Now, more than ever before, being together while wearing masks and remaining physically separate poses many challenges. It is essential and valuable to look at people’s eyes as windows to the soul, whether they peer over masks or are part of a Zoom interaction. What can you learn about their thinking, emotions, and preferences? However, there is more to it. Do you just look, or do you also see?
I have had many opportunities recently to look at eyes and collect information. These first examples are from my extended family. I looked as glee registered in the eyes of my youngest granddaughter (2) as she ran from her papa who was trying to corral her for a diaper change. Or, notice the ease, yet determination, in my middle granddaughter’s eyes as she (nearly 8) sang “Do-Re-Mi” from The Sound of Music. Or, watched the enthusiasm and pride emerge from my oldest granddaughter’s eyes as she (11) offered an interpretive reading of an early chapter of her original manuscript, Dueling Diaries. I gathered the information and mentally tucked away the emotions in my heart.
Going deeper—seeing—to interpret what was behind those emotions in running, singing, and speaking, I saw so much more in their eyes.
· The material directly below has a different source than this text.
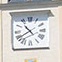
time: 10:39
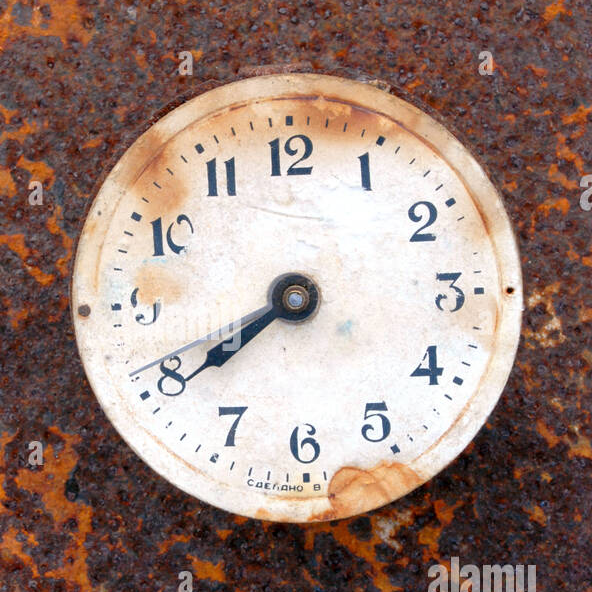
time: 7:40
I witnessed the spirit of freedom, the challenge and poise of getting to know your own voice and sharing it, and the gratification of creativity resulting in form. Do you just look or do you also see?
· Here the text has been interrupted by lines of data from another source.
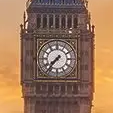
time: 7:36
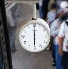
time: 6:00
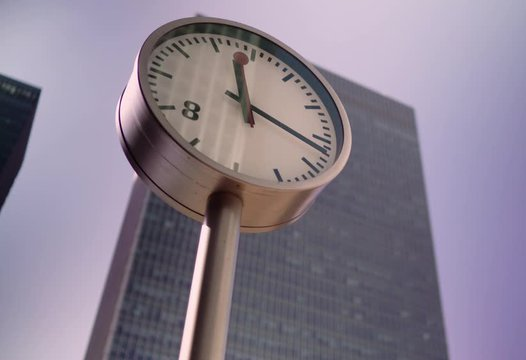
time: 12:21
Outside of the family, I recall looking at the unmasked, yet safe-distanced eyes of the candidates of the first 2020 presidential debate. I looked and gathered information from Joe’s eyes: honesty through direct gaze, indicating America has “gotten more divided, sicker, poorer, and more violent” under the current administration; substance rather than force, yet backed by experience and a plan to expand Obamacare; and compassion, focusing on Americans’ guaranteed right to vote in-person or by mail-in ballots.
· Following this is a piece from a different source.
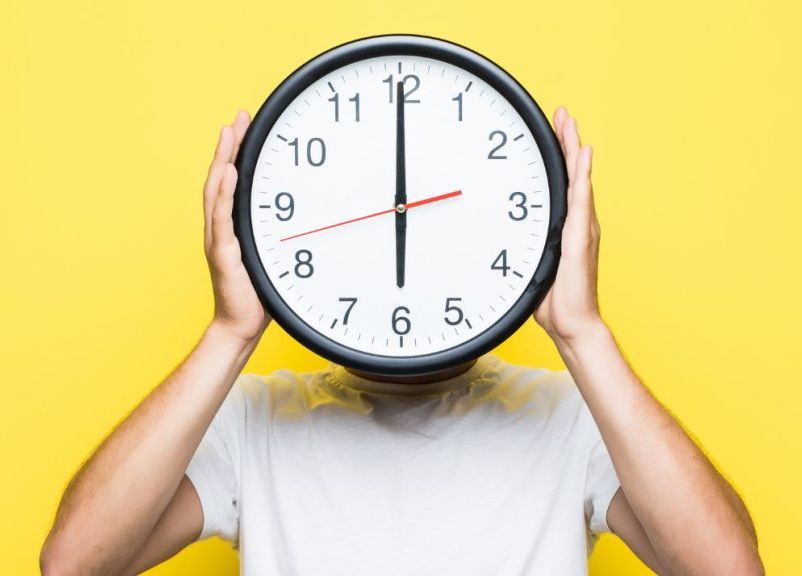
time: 5:59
Donald’s presence offered mixed messages: As he looked sideways, rarely at the audience, his voice was forceful, out-of-control and condescending. His words were sweeping generalizations: “weeks away from having a vaccine,” “schools are teaching students to hate America,” and “I left the Paris Accord because it was a ‘disaster.’” His eyes narrowed as he leaned on the podium and began his flippant ridicule of Hunter Biden being kicked out of the military due to cocaine use, and the later military reference to Joe’s deceased son as a “loser.” I also saw false innocence and contempt in his eyes as he spoke fear-inciting words, refusing to denounce White Supremacists’ actions even when given an opportunity to do so. He also insisted that voters watch for fraud at polling places.
Again, seeing by going deeper, I understood the emotions underlying Joe’s honesty, substance, and compassion. I sensed truth, direction, and capability. In the case of Donald, the underlying concepts that emerged because of his lack of leadership details, accusatory positioning, and consistent bullying allowed me to see only fear, mockery, and lies.
It would have been interesting to be in closer range to observe any changes in the candidates’ pupil size and the size of their limbal rings as they spoke. Clearly, they were not like-minded, but they may have had tandem pupil reactions to the frustrations with each other and the process.
From a higher vantage: Look, yet also see. Deeper understanding helps you to build more stable relationships at all levels. Faces, whether masked or not, are dependable sources of eye language. Look at someone, further seeing that individual. What resonance, insights, or connections do you experience? Interpretation is furthered by intuitive tools. May you sense that there is always something beyond physical appearance that leads to greater awareness of the whole.